The results of the survey come as school districts have seen a steady increase in COVID-19 cases among students and staff since the beginning of November.
A total of 2,483 new cases were identified in students in the seven-day period ending Wednesday, according to state data. Staff cases were down slightly at 400 in the same period compared with 444 the week prior, but still showed a four-fold increase over where weekly case numbers were in late October, the state data shows.
Those cases mirror the rest of the state, where infections have been surging. On Friday, the state recorded 1,443 new infections, with a daily positivity rate of 6.78 percent out of 21,269 tests. There were 26 more hospitalizations, increasing the statewide total to 736. Deaths, a lagging indicator, rose above 9,000 on Thursday.
Speaking to reporters on Friday, Lamont also acknowledged the risk of infections rising again this year after families gather for the holidays.
“Look, if you’re with people you know, you know that they’re vaccinated, relax and have fun with your family and friends,” Lamont said. “If you’re with a big group you don’t know them quite as well, be careful probably wear a mask if you’re indoors.”
But despite surging infections, the governor again stated he has no plans to reinstate an indoor mask mandate. New York announced a rule last week requiring masks to be worn indoors in all businesses and public venues that do not require proof of vaccination.
“I think if you saw the hospitals being overwhelmed, and we were in a crisis situation, I think you’d have to rethink, but right now with 95 percent of our eligible population having at least one shot, no plans for that,” Lamont said Friday.

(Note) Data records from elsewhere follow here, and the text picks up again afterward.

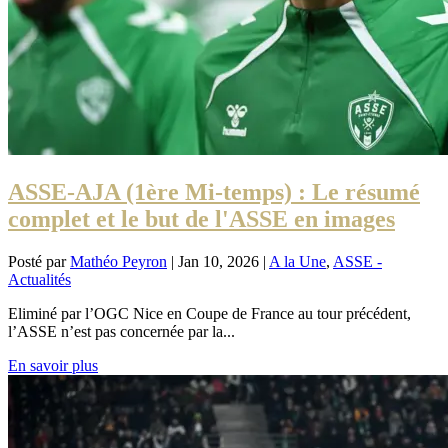
ASSE-AJA (1ère Mi-temps) : Le résumé
complet et le but de l'ASSE en images
Posté par
Mathéo Peyron
|
Jan 10, 2026
|
A la Une
,
ASSE -
Actualités
Eliminé par l’OGC Nice en Coupe de France au tour précédent,
l’ASSE n’est pas concernée par la...
En savoir plus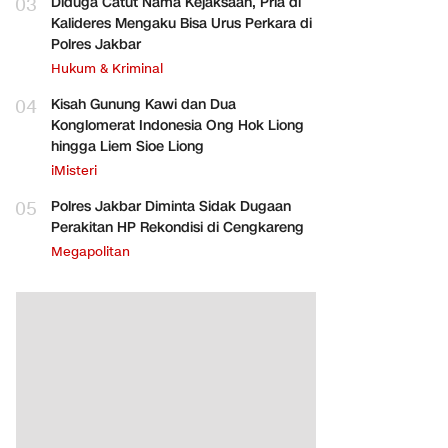
03
Diduga Catut Nama Kejaksaan, Pria di
Kalideres Mengaku Bisa Urus Perkara di
Polres Jakbar
Hukum & Kriminal
04
Kisah Gunung Kawi dan Dua
Konglomerat Indonesia Ong Hok Liong
hingga Liem Sioe Liong
iMisteri
05
Polres Jakbar Diminta Sidak Dugaan
Perakitan HP Rekondisi di Cengkareng
Megapolitan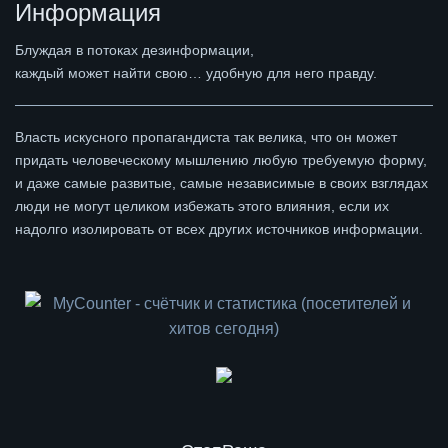
Информация
Блуждая в потоках дезинформации,
каждый может найти свою… удобную для него правду.
Власть искусного пропагандиста так велика, что он может
придать человеческому мышлению любую требуемую форму,
и даже самые развитые, самые независимые в своих взглядах
люди не могут целиком избежать этого влияния, если их
надолго изолировать от всех других источников информации.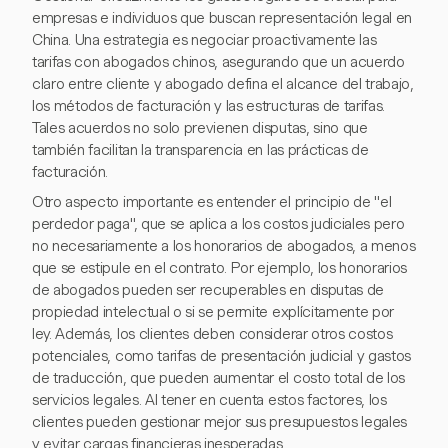
empresas e individuos que buscan representación legal en
China. Una estrategia es negociar proactivamente las
tarifas con abogados chinos, asegurando que un acuerdo
claro entre cliente y abogado defina el alcance del trabajo,
los métodos de facturación y las estructuras de tarifas.
Tales acuerdos no solo previenen disputas, sino que
también facilitan la transparencia en las prácticas de
facturación.
Otro aspecto importante es entender el principio de "el
perdedor paga", que se aplica a los costos judiciales pero
no necesariamente a los honorarios de abogados, a menos
que se estipule en el contrato. Por ejemplo, los honorarios
de abogados pueden ser recuperables en disputas de
propiedad intelectual o si se permite explícitamente por
ley. Además, los clientes deben considerar otros costos
potenciales, como tarifas de presentación judicial y gastos
de traducción, que pueden aumentar el costo total de los
servicios legales. Al tener en cuenta estos factores, los
clientes pueden gestionar mejor sus presupuestos legales
y evitar cargas financieras inesperadas.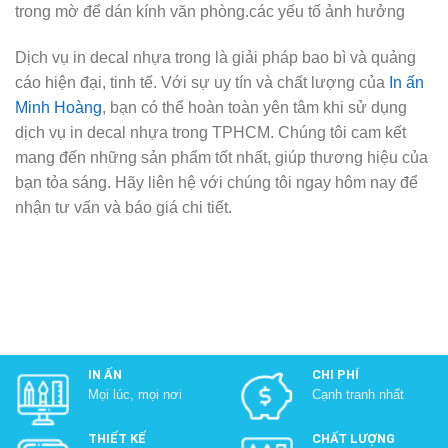
trong mờ để dán kính văn phòng.các yếu tố ảnh hưởng
Dịch vụ in decal nhựa trong là giải pháp bao bì và quảng
cáo hiện đại, tinh tế. Với sự uy tín và chất lượng của
In ấn
Minh Hoàng
, bạn có thể hoàn toàn yên tâm khi sử dụng
dịch vụ in decal nhựa trong TPHCM. Chúng tôi cam kết
mang đến những sản phẩm tốt nhất, giúp thương hiệu của
bạn tỏa sáng. Hãy liên hệ với chúng tôi ngay hôm nay để
nhận tư vấn và báo giá chi tiết.
IN ẤN
CHI PHÍ
Mọi lúc, mọi nơi
Cạnh tranh nhất
THIẾT KẾ
CHẤT LƯỢNG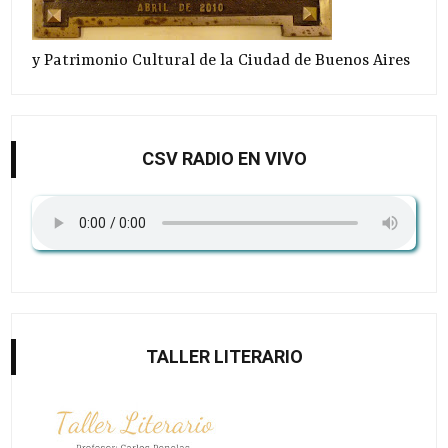
y Patrimonio Cultural de la Ciudad de Buenos Aires
CSV RADIO EN VIVO
TALLER LITERARIO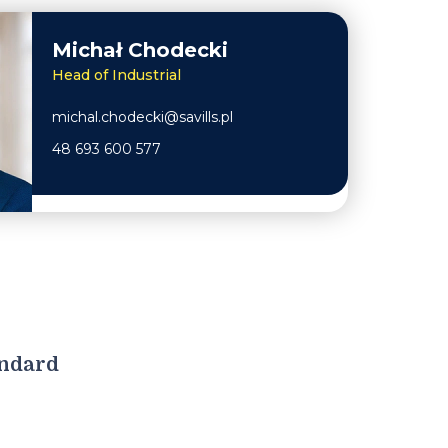
Michał Chodecki
Head of Industrial
michal.chodecki@savills.pl
48 693 600 577
andard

“I’d like to think the infection rate is stabilizing, but I keep watching the hospitalizations,” he added. “Remember hospitalizations are half what they were a year ago, and a third of what they were a year and a half ago, so we think good progress and keeping people out of the hospital and safe, that’s the most important metric.”
Amid the surge, the state is also administering more vaccines each week now than it has at any point since the early summer. In the most recent week of data, more than 157,000 doses of vaccines — the most since May — were administered in Connecticut.
Among those are children between the ages of 5 and 11 who have been eligible since the beginning of November. Some 82,000 children — about 30 percent of those in this age group — have received at least one dose of a vaccine, state data released this week shows. About 50,000, or just under 18 percent, are now fully vaccinated.
But the state’s data suggests vaccinations among younger children are mostly occurring in suburban communities. In the towns of Westport, New Canaan and Woodbridge, more than half of children in this age bracket have received at least one dose of a vaccine, state data shows. Meanwhile, the cities of Bridgeport, Waterbury and Hartford report less than 12 percent of children in that age group have started vaccination.
That trend is broadly similar to how vaccines rolled out to other age groups throughout the year. Statewide, a little under 86 percent of Connecticut residents have received at least one dose of vaccine, according to data from the Centers for Disease Control and Prevention. But the state’s data by town shows rural communities in the east are lagging behind the rest of Connecticut in vaccination rates, along with some major cities.
Lamont said the state is making “a big effort” to convince parents of the importance of getting their children vaccinated, using trusted advocates — particularly in disadvantaged communities.
But he acknowledged some of the challenges posed by vaccinated the state’s younger children.
“These are 6-year-old kids, so a lot of them didn’t want to be the very first in the class to get the vaccination,” he said Friday. “But now it’s a couple of months later you’ll find a lot of your classmates have gotten vaccinated and they feel a lot safer for it, so I think this will begin to solve itself over the next month or two.”